YOUR TASK
Whenever a line in the entries below contains the string "exhibits", copy that line.

DATA FOR ANALYSIS
= Beginning of Section =
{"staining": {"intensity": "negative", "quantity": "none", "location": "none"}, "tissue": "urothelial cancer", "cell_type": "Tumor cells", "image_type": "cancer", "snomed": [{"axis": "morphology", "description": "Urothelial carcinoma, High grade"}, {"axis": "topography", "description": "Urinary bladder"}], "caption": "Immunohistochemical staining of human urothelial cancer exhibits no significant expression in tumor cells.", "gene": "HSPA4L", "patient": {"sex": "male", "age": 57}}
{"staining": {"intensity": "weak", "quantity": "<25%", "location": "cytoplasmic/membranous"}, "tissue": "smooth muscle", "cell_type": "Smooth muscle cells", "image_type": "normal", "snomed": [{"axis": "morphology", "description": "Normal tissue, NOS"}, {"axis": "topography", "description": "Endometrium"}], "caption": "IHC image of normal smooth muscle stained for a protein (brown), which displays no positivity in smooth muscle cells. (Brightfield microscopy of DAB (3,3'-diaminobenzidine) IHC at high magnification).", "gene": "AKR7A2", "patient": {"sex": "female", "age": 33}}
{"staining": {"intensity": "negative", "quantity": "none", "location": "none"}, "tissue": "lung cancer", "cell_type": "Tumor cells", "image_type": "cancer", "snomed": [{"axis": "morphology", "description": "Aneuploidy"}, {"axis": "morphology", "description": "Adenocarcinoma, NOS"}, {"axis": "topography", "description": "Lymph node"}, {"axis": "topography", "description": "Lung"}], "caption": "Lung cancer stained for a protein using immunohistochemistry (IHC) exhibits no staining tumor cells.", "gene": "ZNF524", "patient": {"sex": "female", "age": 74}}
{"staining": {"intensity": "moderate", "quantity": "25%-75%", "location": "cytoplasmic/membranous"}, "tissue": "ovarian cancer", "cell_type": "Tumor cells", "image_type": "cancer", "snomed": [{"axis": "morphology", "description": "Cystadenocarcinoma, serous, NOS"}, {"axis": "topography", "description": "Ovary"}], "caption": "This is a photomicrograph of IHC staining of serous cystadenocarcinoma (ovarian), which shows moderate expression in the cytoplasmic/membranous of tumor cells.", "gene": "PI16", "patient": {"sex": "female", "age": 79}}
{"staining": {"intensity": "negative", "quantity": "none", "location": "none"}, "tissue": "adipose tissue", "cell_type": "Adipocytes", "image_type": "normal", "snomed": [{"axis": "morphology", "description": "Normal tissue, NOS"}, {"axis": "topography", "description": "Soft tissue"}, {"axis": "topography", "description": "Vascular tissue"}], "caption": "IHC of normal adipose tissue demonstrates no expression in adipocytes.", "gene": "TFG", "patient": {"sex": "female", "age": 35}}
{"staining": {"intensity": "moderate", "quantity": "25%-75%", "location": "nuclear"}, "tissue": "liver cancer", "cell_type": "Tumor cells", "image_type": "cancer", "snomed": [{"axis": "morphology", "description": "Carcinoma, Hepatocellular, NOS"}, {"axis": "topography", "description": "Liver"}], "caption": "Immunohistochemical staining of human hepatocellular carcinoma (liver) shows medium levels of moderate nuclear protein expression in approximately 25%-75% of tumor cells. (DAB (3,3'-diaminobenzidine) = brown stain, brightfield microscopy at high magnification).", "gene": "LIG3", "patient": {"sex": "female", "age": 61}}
= End of Section =
TASK RESULT
{"staining": {"intensity": "negative", "quantity": "none", "location": "none"}, "tissue": "urothelial cancer", "cell_type": "Tumor cells", "image_type": "cancer", "snomed": [{"axis": "morphology", "description": "Urothelial carcinoma, High grade"}, {"axis": "topography", "description": "Urinary bladder"}], "caption": "Immunohistochemical staining of human urothelial cancer exhibits no significant expression in tumor cells.", "gene": "HSPA4L", "patient": {"sex": "male", "age": 57}}
{"staining": {"intensity": "negative", "quantity": "none", "location": "none"}, "tissue": "lung cancer", "cell_type": "Tumor cells", "image_type": "cancer", "snomed": [{"axis": "morphology", "description": "Aneuploidy"}, {"axis": "morphology", "description": "Adenocarcinoma, NOS"}, {"axis": "topography", "description": "Lymph node"}, {"axis": "topography", "description": "Lung"}], "caption": "Lung cancer stained for a protein using immunohistochemistry (IHC) exhibits no staining tumor cells.", "gene": "ZNF524", "patient": {"sex": "female", "age": 74}}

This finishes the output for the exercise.